● **Yang Diminta**
Sebutkan jumlah baris dalam daftar di bawah ini yang memuat kata "list", dengan membedakan huruf besar dan huruf kecil. Tuliskan angkanya saja.

● **Data segmentasi**
______________________________
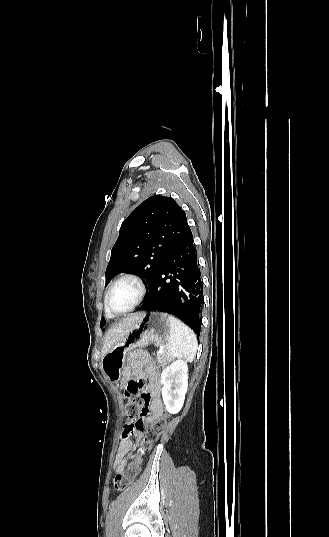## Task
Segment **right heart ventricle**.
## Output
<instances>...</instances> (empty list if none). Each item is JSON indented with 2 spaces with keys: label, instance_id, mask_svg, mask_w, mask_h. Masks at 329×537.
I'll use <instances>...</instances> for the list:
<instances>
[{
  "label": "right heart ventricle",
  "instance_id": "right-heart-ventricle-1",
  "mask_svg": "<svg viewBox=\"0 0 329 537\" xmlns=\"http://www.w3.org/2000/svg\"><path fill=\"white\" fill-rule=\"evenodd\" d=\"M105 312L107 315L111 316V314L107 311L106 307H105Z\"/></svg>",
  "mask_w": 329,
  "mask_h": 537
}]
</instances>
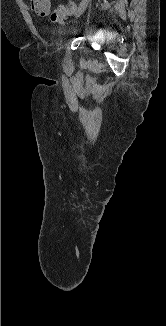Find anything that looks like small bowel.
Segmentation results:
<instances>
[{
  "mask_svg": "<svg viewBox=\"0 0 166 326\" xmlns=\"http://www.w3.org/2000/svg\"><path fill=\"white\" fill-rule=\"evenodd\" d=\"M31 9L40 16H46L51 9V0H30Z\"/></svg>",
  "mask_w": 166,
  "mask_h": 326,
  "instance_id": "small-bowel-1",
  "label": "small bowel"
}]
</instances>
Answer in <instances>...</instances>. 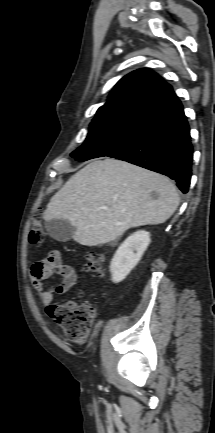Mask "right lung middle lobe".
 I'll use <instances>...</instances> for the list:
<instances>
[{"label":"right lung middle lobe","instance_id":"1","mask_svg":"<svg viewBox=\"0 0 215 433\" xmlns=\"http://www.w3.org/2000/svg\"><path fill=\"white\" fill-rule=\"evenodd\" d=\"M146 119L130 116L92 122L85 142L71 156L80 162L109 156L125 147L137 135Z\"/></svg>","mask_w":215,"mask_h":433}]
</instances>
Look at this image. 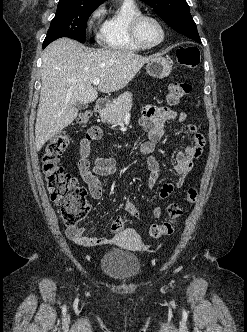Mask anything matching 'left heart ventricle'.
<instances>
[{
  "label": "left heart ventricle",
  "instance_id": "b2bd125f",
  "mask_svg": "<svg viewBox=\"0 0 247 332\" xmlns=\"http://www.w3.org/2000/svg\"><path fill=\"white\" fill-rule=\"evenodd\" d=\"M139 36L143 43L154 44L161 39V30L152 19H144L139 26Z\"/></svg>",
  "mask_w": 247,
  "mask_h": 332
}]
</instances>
______________________________
● **Penyelesaian Lengkap**
3